§ What this task involves:
Output all records exactly, with no images.
START Records
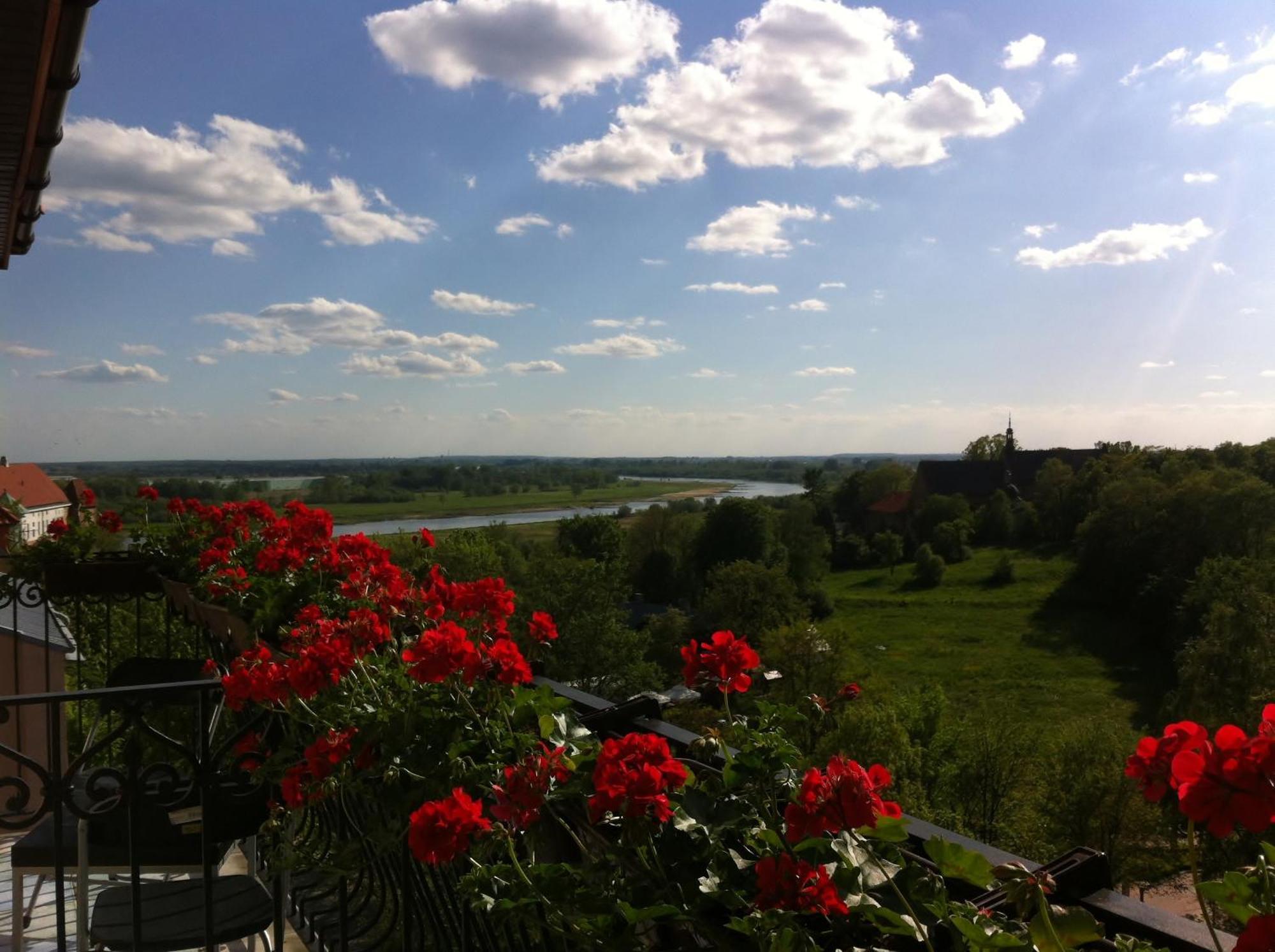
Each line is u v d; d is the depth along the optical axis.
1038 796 31.73
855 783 1.23
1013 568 78.94
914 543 93.00
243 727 2.72
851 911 1.23
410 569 3.71
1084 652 58.00
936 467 103.50
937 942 1.23
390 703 2.16
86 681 7.16
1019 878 1.09
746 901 1.33
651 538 71.88
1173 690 44.22
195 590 4.43
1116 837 29.00
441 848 1.54
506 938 1.87
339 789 2.22
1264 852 1.06
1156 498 62.03
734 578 55.44
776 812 1.48
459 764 1.89
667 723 2.06
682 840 1.46
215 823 3.03
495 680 2.01
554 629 2.56
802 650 37.16
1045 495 89.44
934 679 54.66
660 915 1.28
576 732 1.89
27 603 5.61
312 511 3.97
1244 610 38.78
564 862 1.64
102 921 2.84
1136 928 1.16
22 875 3.30
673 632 54.84
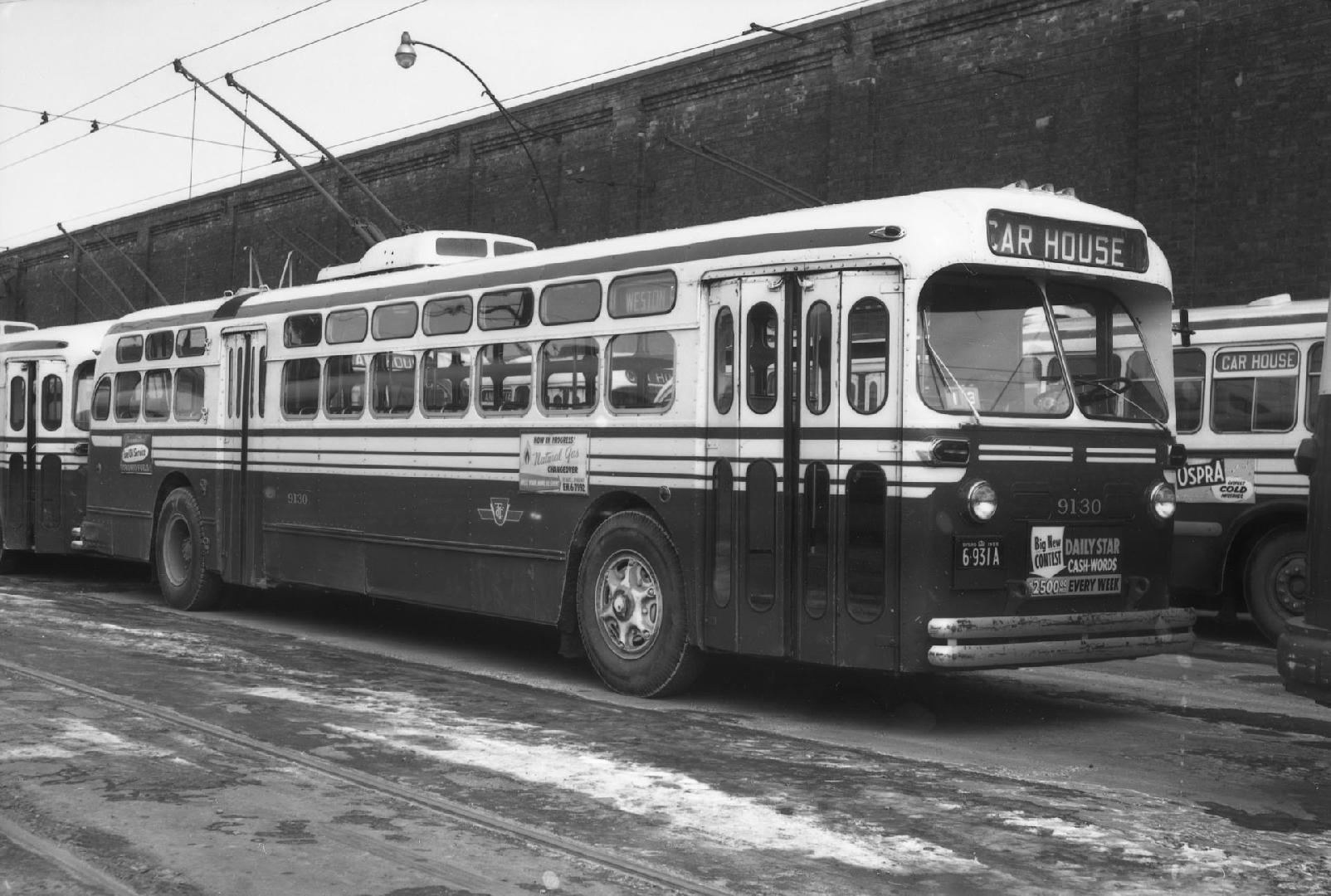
END Records
§ Task result:
Each line is u v d; d is the depth along the optical axis.
1038 796 31.73
855 783 1.23
1013 568 78.94
914 543 93.00
243 727 2.72
851 911 1.23
410 569 3.71
1084 652 58.00
936 467 103.50
937 942 1.23
390 703 2.16
86 681 7.16
1019 878 1.09
746 901 1.33
651 538 71.88
1173 690 44.22
195 590 4.43
1116 837 29.00
441 848 1.54
506 938 1.87
339 789 2.22
1264 852 1.06
1156 498 62.03
734 578 55.44
776 812 1.48
459 764 1.89
667 723 2.06
682 840 1.46
215 823 3.03
495 680 2.01
554 629 2.56
802 650 37.16
1045 495 89.44
934 679 54.66
660 915 1.28
576 732 1.89
27 603 5.61
312 511 3.97
1244 610 38.78
564 862 1.64
102 921 2.84
1136 928 1.16
22 875 3.30
673 632 54.84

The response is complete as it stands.